看到桌上的飯菜,我就想到了早上看到的蒸煮死嬰,涼拌人耳……,不覺得喉嚨裡噁心,蛔蟲在腸道里涌動。我急忙掐了自己的大腿一把,無奈竟然毫無疼痛。
我看到柳鈴兒皺着眉,她噘着嘴低聲對我說:“你掐我幹嘛?”我這才發現自己掐到了柳鈴兒的大腿上,怪不得不痛。
桌上的涼拌耳朵,醃肉,以及肥嘟嘟的肉片,還有那一大盆肉湯,我看都不敢看,只見有一碟子豆腐,上面撒着蔥末,這纔拿起筷子吃了幾塊。
柳鈴兒他們大口吃着,涼拌耳朵嚼的嘎吱嘎吱脆響,吸溜吸溜的喝着肉湯,我實在是沒有胃口。小蘭拿着筷子夾了一塊醃肉,啪嗒一下掉在了桌上。
杜月華生氣的用筷子拍了一下小蘭的頭,把那塊醃肉一把抓起塞進了小蘭的嘴。小蘭眼睛裡冒着淚花,但是沒敢哭,噘着嘴嚼着醃肉,吃的滿嘴流油。
我用筷子扒着米飯,米粒很乾,沒有熟透,就像吃沙石似的。柳鈴兒好幾次給我夾肉,我都急忙避開躲過了。
吃飯的過程中除了小蘭的碗筷聲,安靜的要命,沒有一個人說話,我也只能憋着。豆腐的味道很怪,帶着綿綿的嚼勁,吃的時候裡面還有脈絡相連,帶着一股甜味,還有一種說不出的味道,不會是人腦做的吧?我就着涼拌豆腐吃完了米飯,起身藉口上廁所離開了大廳。

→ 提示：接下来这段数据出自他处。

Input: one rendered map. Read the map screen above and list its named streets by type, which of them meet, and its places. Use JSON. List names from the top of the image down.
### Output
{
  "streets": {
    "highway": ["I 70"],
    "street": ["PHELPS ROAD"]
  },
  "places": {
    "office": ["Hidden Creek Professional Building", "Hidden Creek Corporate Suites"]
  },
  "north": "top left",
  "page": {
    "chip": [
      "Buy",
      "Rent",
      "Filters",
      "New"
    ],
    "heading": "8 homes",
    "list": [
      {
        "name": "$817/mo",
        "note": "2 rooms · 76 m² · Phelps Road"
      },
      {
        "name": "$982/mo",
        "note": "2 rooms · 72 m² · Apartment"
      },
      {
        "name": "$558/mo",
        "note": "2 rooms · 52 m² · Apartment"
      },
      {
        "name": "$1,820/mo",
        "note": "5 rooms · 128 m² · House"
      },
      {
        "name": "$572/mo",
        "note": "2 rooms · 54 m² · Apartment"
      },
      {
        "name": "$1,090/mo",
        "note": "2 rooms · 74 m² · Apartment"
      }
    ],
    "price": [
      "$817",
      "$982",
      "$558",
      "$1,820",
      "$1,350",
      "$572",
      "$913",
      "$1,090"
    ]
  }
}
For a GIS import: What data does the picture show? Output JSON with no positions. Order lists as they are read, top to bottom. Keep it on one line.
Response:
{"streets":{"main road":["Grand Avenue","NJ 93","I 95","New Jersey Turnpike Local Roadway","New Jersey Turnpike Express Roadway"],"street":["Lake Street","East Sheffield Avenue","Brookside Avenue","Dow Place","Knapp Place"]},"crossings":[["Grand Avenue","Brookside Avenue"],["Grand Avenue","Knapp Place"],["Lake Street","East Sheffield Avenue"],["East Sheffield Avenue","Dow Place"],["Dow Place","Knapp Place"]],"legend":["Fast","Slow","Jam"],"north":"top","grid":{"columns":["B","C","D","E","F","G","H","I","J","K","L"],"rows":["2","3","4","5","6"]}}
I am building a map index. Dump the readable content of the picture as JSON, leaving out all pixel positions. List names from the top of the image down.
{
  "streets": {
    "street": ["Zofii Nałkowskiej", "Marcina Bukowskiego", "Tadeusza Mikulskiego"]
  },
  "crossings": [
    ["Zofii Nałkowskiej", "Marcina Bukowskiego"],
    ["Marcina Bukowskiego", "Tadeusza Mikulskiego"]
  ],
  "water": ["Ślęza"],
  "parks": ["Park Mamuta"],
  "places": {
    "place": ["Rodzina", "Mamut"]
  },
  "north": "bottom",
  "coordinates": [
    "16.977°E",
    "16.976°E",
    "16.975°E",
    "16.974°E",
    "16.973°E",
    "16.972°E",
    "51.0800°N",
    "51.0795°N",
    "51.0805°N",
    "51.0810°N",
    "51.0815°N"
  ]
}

我急忙跑到了門外,覺得胃液在翻滾,剛走到水渠邊,吃的米飯豆腐就噴了出來。胸腔非常的難受,我到路邊的小賣鋪取了一瓶礦泉水,買了一個麪包隨便啃了幾口。
本來以爲死亡噩夢就是恐怖,沒想到連吃飯也這麼噁心。看姬爺吃的津津有味,就知道他還沒有清醒過來。
我回去時,聾叔正在磨鐮刀,等一會兒就要到山上去砍制墨所用的松枝。柳鈴兒給三個揹簍拴了繰繩,她母親杜月華拿了乾糧和水壺,還將一包東西悄悄給了柳鈴兒,神神秘秘的很可疑,難道杜月華和柳鈴兒都清醒了?聾叔不像清醒的樣子,但也不敢保證,聾叔這人太會僞裝了,活着的時候,幹了那麼多惡事一直把我們矇在鼓裡。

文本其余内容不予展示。